Teks Sumber.
══════

Cara Memperingati Tahun Baru HIJRIAH yang Perlu Kamu Lakukan
Tidak
terasa sekarang kita kembali memasuki tahun baru 1 Muharram 1438 H, yang bertepatan
dengan tanggal 2 Oktober 2016. Beda halnya dengan tahun baru masehi, tahun baru
hijriah disikapi dengan hal-hal yang biasa saja. Bahkan menyedihkannya lagi, ada yang tidak mengetahui kapan permulaan tahun baru hijriah.
Padahal dengan mengetahui masuknya awal tahun, dapat dijadikian sebagai cara untuk mengevaluasi diri selama setahun belakang. Tahun
baru merupakan moment yang tepat digunakan untuk melihat pencapain diri.
Namun sebagian orang tidak terlalu peduli
terhadap pergantian tahun hijriah, bahkan ada yang tidak tahu kapan jatuhnya
tanggal 1 Muharram yang merupakan Tahun Baru Hijriah bagi umat muslim seluruh
dunia.
Terkadang
kita sebagai umat islam, keliru dalam memperingati pergantian tahun baru. Tahun
baru masehi yang jelas bukan berasal dari islam, lebih ditunggu kedatangannya
dibandingkan tahun baru kita sendiri. Kenyataannya sekarang, pada saat
menyabut tahun baru masehi semua orang sibuk dalam perayaan yang mengarah ke
hal-hal yang tidak dianjurkan Islam.
Budaya
luar telah masuk tanpa disadari oleh kalangan muda kaum muslim, seperti
menyalakan kembang api, membakar lilin, berlibur dalam rangka menyabut tahun
baru dan sengaja membuat hal-hal yang istimewa pada hari itu. Sungguh hal yang
sangat memprihatinkan kalau generasi muda Islam tidak tau budaya keislamannya
dan lebih bangga dan senang mengadopsi budaya lain.
Dalam
menyambut tahun baru Islam juga tidak dibenarkan merayakannya dengan pesta
kembang api, mengkuhsuskan dzikir jama’i, mengkhsuskan shalat tasbih, pengajian
tertentu, membuat pesta makan dan sebagainya. Karena sesungguhnya hal semacam
ini tidak pernah dicontohkan oleh Nabi Muhammad saw dan juga para sahabatnya.

══════

Soal yang Diberikan 1.
Baris mana saja dalam catatan di bawah yang memuat string "sketchPlane"? Daftarkan setiap baris itu.

Catatan Masukan.
══════

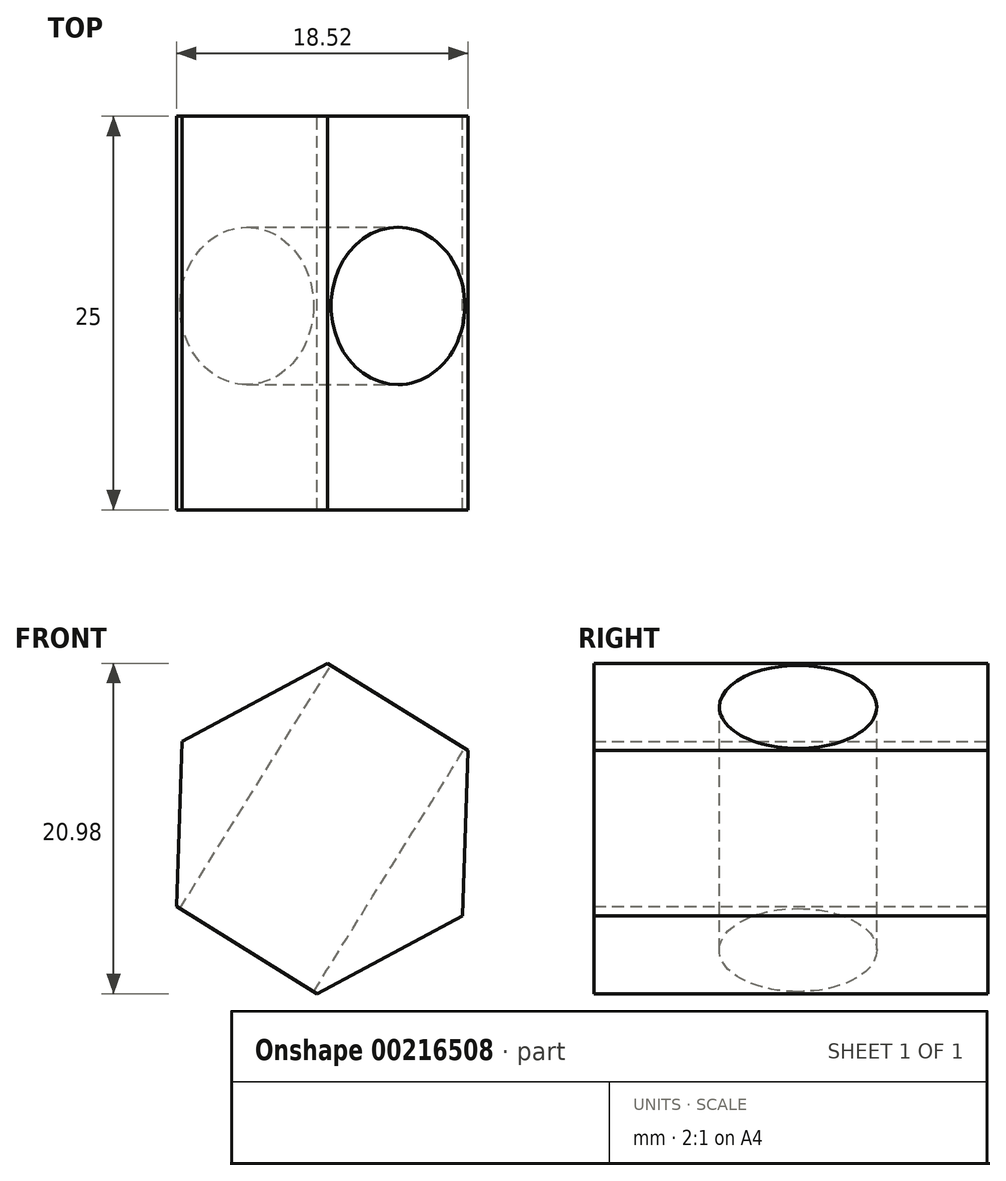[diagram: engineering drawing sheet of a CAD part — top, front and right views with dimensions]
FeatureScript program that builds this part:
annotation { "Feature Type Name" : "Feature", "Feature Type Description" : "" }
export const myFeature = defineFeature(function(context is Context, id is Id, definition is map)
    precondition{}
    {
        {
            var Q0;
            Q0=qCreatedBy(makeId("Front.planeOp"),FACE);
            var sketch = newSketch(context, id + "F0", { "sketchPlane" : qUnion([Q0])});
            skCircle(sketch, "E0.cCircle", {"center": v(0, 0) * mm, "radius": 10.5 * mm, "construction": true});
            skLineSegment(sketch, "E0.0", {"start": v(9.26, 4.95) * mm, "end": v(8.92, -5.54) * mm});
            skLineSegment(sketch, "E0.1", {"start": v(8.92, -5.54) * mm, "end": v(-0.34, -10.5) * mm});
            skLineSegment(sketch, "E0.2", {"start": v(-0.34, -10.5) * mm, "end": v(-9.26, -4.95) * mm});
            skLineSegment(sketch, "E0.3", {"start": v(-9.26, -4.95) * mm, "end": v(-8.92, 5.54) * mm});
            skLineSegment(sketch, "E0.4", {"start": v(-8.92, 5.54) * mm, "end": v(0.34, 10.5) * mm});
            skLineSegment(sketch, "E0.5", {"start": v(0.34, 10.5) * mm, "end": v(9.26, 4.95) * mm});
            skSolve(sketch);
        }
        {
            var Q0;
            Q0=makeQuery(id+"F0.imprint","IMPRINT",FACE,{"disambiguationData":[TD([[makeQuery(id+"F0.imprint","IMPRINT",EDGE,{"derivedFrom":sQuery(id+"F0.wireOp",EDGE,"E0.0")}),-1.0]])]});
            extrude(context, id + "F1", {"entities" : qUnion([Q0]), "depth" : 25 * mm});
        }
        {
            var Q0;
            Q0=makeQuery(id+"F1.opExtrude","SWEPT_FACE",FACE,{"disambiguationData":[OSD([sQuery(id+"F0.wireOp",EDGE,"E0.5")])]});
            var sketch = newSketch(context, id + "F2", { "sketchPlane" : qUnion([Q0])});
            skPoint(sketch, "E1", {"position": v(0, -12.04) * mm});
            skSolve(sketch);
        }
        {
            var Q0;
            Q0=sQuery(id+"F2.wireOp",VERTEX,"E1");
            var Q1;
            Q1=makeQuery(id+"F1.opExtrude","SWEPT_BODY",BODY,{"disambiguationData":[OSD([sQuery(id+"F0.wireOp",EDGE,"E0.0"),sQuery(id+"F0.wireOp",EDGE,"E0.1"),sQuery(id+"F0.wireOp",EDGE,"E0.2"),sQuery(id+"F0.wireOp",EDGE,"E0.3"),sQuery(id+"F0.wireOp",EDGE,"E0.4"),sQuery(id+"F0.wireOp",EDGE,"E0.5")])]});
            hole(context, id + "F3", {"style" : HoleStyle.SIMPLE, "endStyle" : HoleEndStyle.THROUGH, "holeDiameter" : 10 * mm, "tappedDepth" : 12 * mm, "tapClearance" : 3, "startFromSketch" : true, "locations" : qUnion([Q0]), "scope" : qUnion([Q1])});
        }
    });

══════

Soal yang Diberikan 2.
Menurut artikel tentang Tahun Baru Hijriah, budaya luar apa saja yang telah masuk tanpa disadari oleh kalangan muda kaum muslim? Sebutkan semuanya.

Jawaban Benar 1.
            var sketch = newSketch(context, id + "F0", { "sketchPlane" : qUnion([Q0])});
            var sketch = newSketch(context, id + "F2", { "sketchPlane" : qUnion([Q0])});

Jawaban Benar 2.
- Menyalakan kembang api
- Membakar lilin
- Berlibur untuk menyambut tahun baru
- Sengaja membuat hal-hal yang istimewa pada hari itu